KARACHI, 15 September 2005 — Pakistani police arrested a key suspect in the slaying last year of a prominent Sunni in the port city, sources said.
Mufti Mizamuddin Shamzai, who had called for a “jihad” against the United States after the invasions of Afghanistan and Iraq, was shot dead in May 2004.
Nafees Khan, 30, a Shiite, was nabbed in a police raid on a house in an eastern neighborhood of Karachi, said police investigator Farooq Awan.
The raid came after a witness had earlier identified Nafees from a picture in a police database of militant suspects as one of the six gunmen who shot the noted cleric last year, Awan said.
Awan described Nafees as a “key suspect for us” but would not say whether Nafees was linked with any militant group.
Shamzai was a strong supporter of Afghanistan’s former Taleban regime.
Unidentified gunmen shot dead a Shiite Muslim in Quetta yesterday , police said.
Two attackers sprayed bullets at Ijaz Jaffry as he went to the government office where he worked as a clerk in Quetta, the capital of restive Balochistan province.
An angry crowd then took the body to the provincial governor’s residence but police using tear gas shells dispersed them, witnesses said.
In another incident, a bomb strapped to a man’s body exploded inside an Islamic school in Balochistan yesterday, killing him and injuring four other people, an official said.
The explosion occurred in the seminary in Samzai, a village about 70 km northwest of Quetta, capital of southwestern Balochistan province, local government administrator Asmatullah Kakar said. Kakar said it was not clear whether it was a suicide attack targeting the Sunni Muslim school.
“We do not know yet whether they wanted to carry out explosions in the madrassa or an act of terrorism elsewhere,” he said.
The man who died came to the school with two other men, all posing as guests in the village, and they were speaking with the school’s administrator when the bomb went off, Kakar said, quoting the administrator, Maulvi Jamaluddin.
The two other visitors and two students at the school were injured.
The two injured men have been arrested and police seized five homemade bombs from them, Kakar said.

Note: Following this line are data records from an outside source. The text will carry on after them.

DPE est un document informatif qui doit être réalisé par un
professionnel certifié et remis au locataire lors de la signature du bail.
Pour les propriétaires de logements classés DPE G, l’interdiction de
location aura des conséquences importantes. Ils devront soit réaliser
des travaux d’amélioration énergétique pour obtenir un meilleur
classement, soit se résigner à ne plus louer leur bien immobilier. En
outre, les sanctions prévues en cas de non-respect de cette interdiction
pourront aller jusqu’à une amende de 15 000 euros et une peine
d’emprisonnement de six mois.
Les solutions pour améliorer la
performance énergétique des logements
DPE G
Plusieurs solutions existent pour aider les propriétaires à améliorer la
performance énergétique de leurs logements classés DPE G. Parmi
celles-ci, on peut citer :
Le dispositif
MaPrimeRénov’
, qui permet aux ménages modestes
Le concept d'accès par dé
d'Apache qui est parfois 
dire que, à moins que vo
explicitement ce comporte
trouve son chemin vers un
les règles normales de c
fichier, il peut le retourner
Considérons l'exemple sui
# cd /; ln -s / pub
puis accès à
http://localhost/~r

The men’s names were not given; Kakar said one is an Afghan.
Meanwhile, counterterrorism experts are questioning 21 suspects captured at an Al-Qaeda hide-out for clues about remnants of the terror network and the Taleban, an intelligence official said yesterday.

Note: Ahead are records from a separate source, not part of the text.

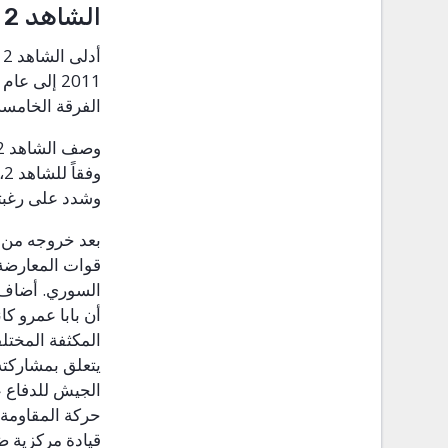
الشاهد 2
أدلى الشاهد 2 ب
1102
إلى عام
الفرقة الخامسة
وصف الشاهد 2 
وفقاً للشاهد 2
وشدد على رغبته
بعد خروجه من ا
قوات المعارضة
السوري. أضاف أ
أن بابا عمرو ك
المكثفة المختل
يتعلق بمشاركته
الجيش للدفاع ع
حركة المقاومة 
قيادة مركزية ض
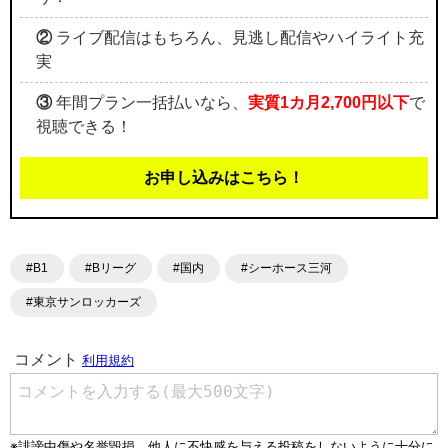
②
ライブ配信はもちろん、見逃し配信やハイライト充
実
③
年間プラン一括払いなら、
実質1カ月2,700円以下
で
視聴できる！
お申し込みはこちら！
#B1
#Bリーグ
#国内
#シーホース三河
#東京サンロッカーズ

The suspects — who intelligence official said include Afghans — were captured this week during the biggest-ever military operation in North Waziristan.

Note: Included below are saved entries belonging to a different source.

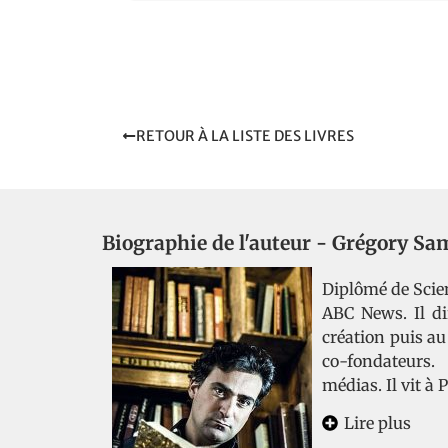
RETOUR À LA LISTE DES LIVRES
Biographie de l'auteur -
Grégory Sa
Diplômé de Scie
ABC News. Il dir
création puis a
co-fondateurs. 
médias. Il vit à
Lire plus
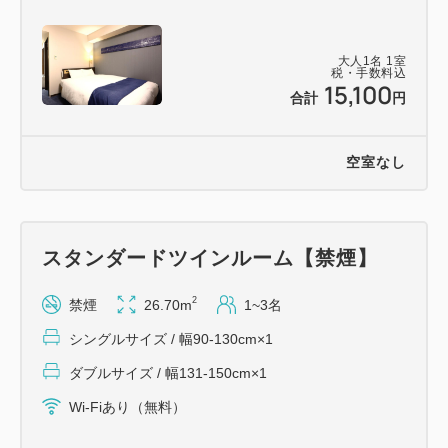
大人
1
名
1
室
税・手数料込
15,100
合計
円
空室なし
スタンダードツインルーム【禁煙】
2
禁煙
26.70m
1~3名
シングルサイズ / 幅90-130cm×1
ダブルサイズ / 幅131-150cm×1
Wi-Fiあり（無料）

Lt. Gen. Safdar Hussain, the top army commander responsible for anti-terrorism operations, said Tuesday that troops had destroyed a major Al-Qaeda hide-out and caught “some important men.”
He would not identify them.
The hide-out appeared sophisticated, Hussain said, with communications equipment to contact militants in Afghanistan, a cache of bombs, detonators and rockets, and a tiny Chinese-made drone aircraft used for surveillance.